GPUs are heavily used on the buy side, Risk Management (valuation), derivatives pricing, to name just two. When I say heavily I really mean that, you won't find a single large fund that trades exotics that would not peruse GPUs. And of course can matrix manipulations be parallelized, no question. That is why matrix operations is one of the domains of GPU outsourcing.
Thanks. Yes, I'm aware of those cases, except I generally classify valuation and derivatives pricing as sell-side activity. I understand there are overlaps that might be firm-specific. I've tried eliminating buffer copy from CPU to GPU - but as far as my benchmarks go, it is still too slow except for a few use cases, e.g. heavy PDEs.
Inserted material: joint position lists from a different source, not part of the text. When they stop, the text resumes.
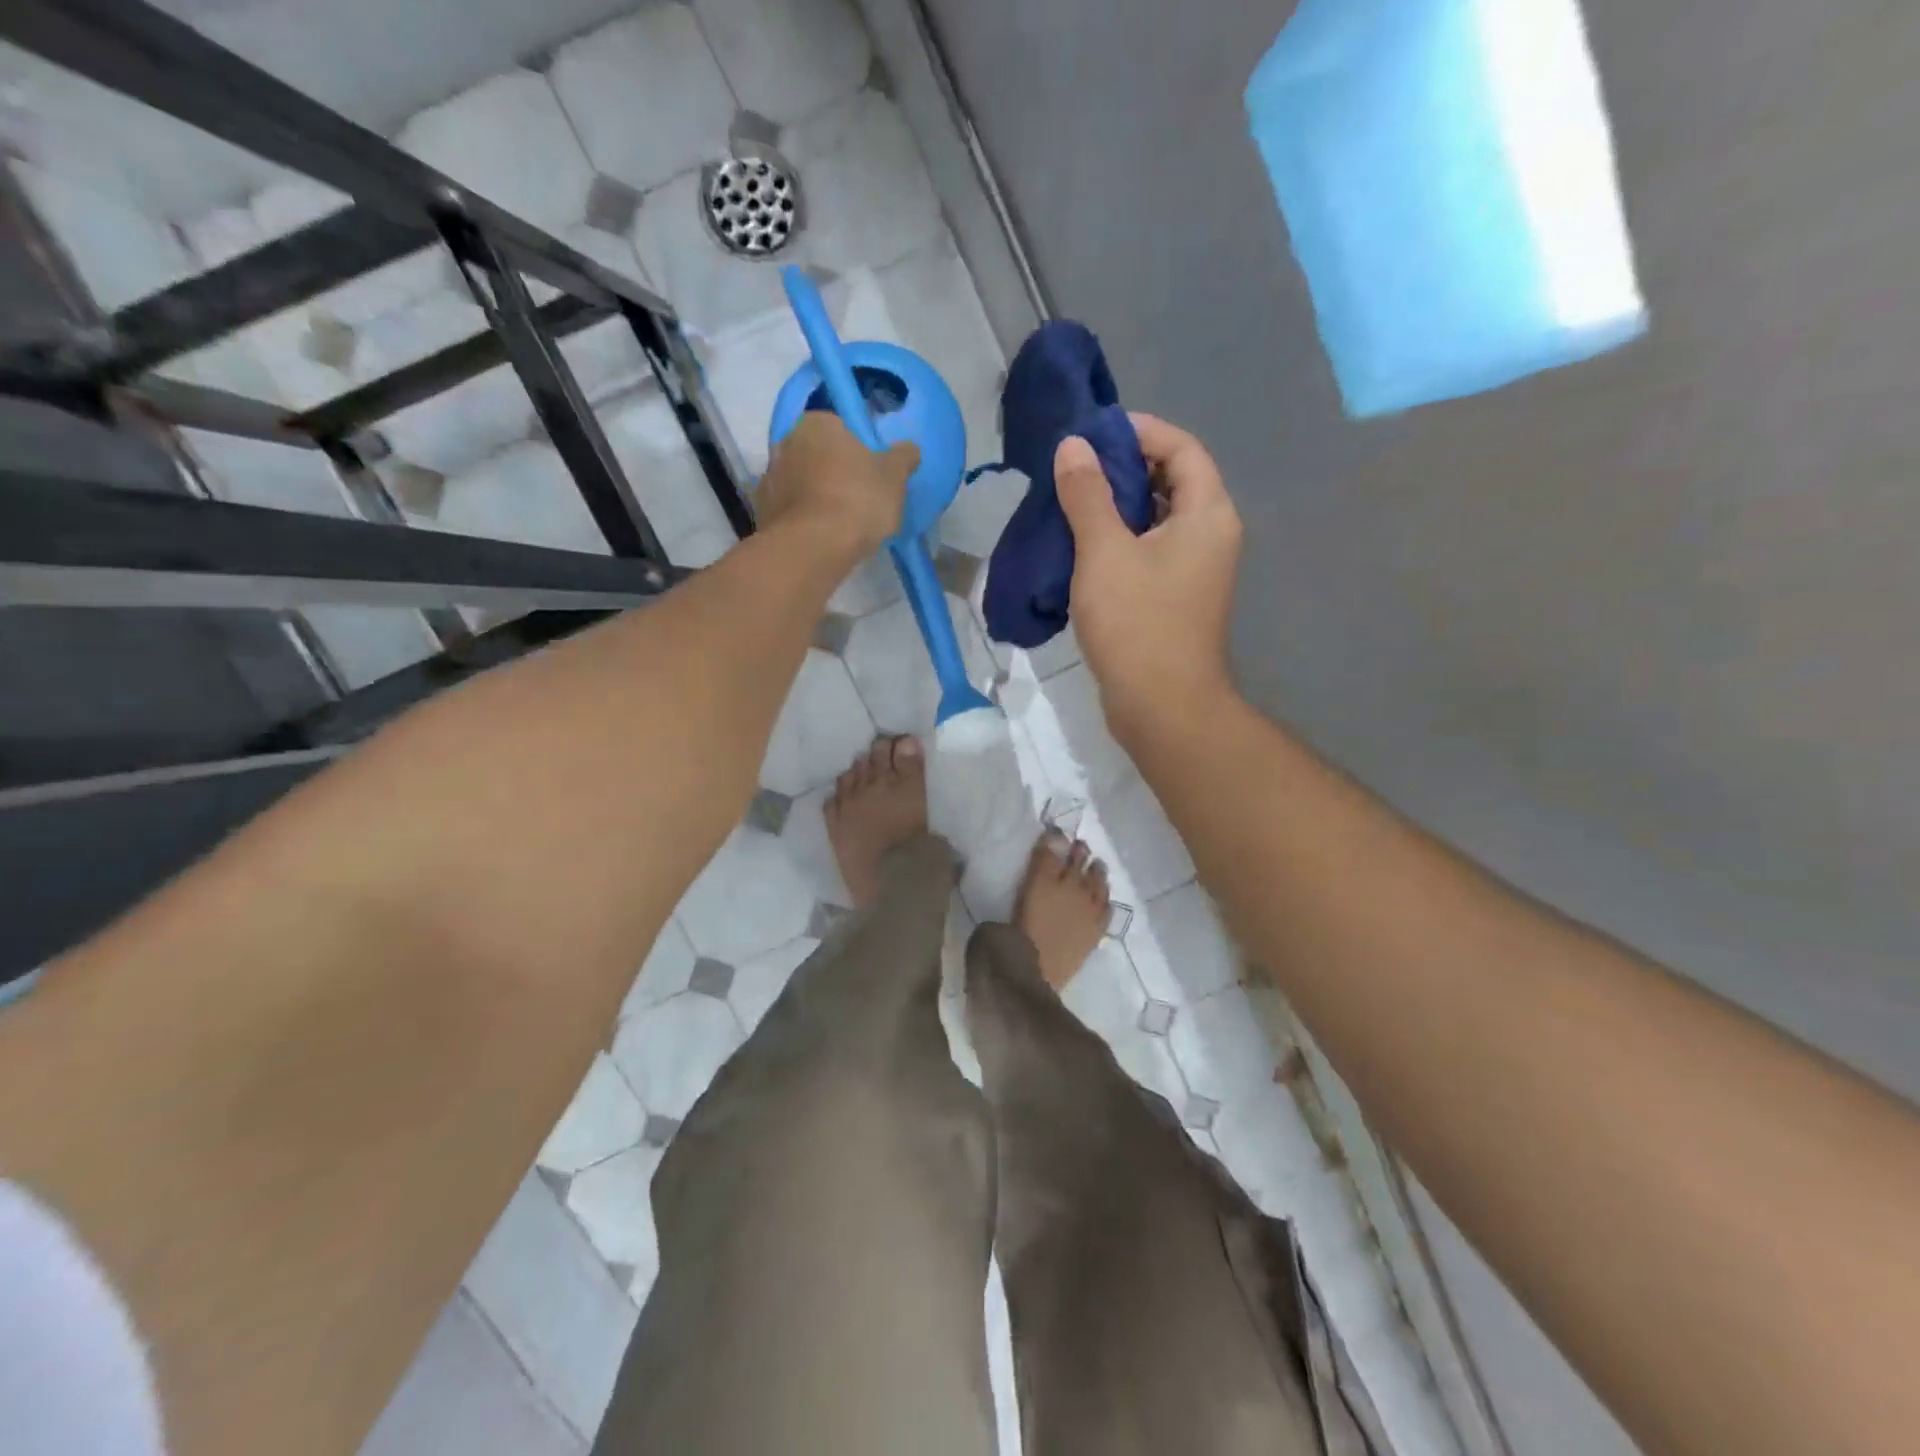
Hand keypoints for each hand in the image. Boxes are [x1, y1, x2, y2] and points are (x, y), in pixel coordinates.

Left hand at [755, 412, 918, 555]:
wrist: (813, 547)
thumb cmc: (857, 499)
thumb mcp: (894, 476)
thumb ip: (903, 457)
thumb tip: (908, 449)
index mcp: (817, 423)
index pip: (839, 427)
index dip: (857, 450)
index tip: (870, 473)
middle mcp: (785, 442)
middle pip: (817, 455)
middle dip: (833, 472)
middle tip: (858, 499)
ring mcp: (768, 478)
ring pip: (801, 483)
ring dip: (816, 497)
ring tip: (840, 525)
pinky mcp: (762, 512)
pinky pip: (790, 511)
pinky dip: (803, 520)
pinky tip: (821, 539)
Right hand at [1055, 413, 1242, 731]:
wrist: (1162, 706)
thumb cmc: (1137, 623)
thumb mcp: (1104, 552)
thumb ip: (1087, 495)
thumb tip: (1074, 446)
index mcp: (1207, 514)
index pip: (1183, 448)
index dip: (1141, 431)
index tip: (1094, 432)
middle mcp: (1211, 535)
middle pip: (1174, 481)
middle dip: (1127, 467)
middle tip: (1076, 467)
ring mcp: (1196, 570)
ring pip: (1159, 519)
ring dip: (1119, 505)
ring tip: (1072, 501)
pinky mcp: (1177, 598)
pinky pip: (1151, 550)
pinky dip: (1121, 539)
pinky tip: (1083, 546)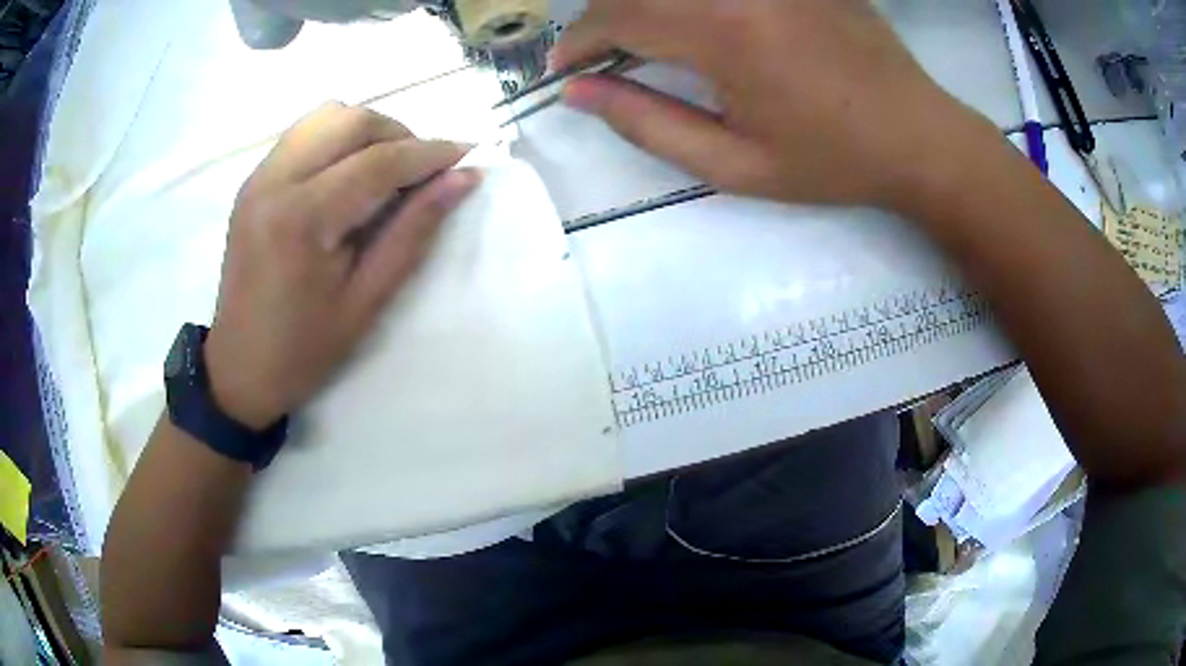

Well, because C is a fast and resource efficient language compared to interpreted languages like Ruby, Python, Java, C#, etc. Python and Ruby runs around 5-10 times slower than C, that do mean longer delays for the end result. If the main code is written in C then you may also want the support code around core it to be written in it C too. Modern C compilers is very good at optimization and can auto-vectorize your code to some degree, and automatically use all these nice instructions you have access to, SSE, AVX, AVX2, XOP, FMA4, etc.
I've seen open source OpenCL code for Black Scholes plus Quantlib seems to have OpenCL extenstions as well. There are a number of financial algorithms that lend themselves to GPU acceleration.
There are almost no real life algorithms that would be immediately 100% parallel ready. Most of the programming effort is made to convert such algorithm to take maximum possible advantage of parallelism either through hardware or software acceleration. Usually there are some chunks of code that cannot be processed in parallel but there are ways to synchronize those operations with some degree of performance penalty but the end result is significant speedup of entire application.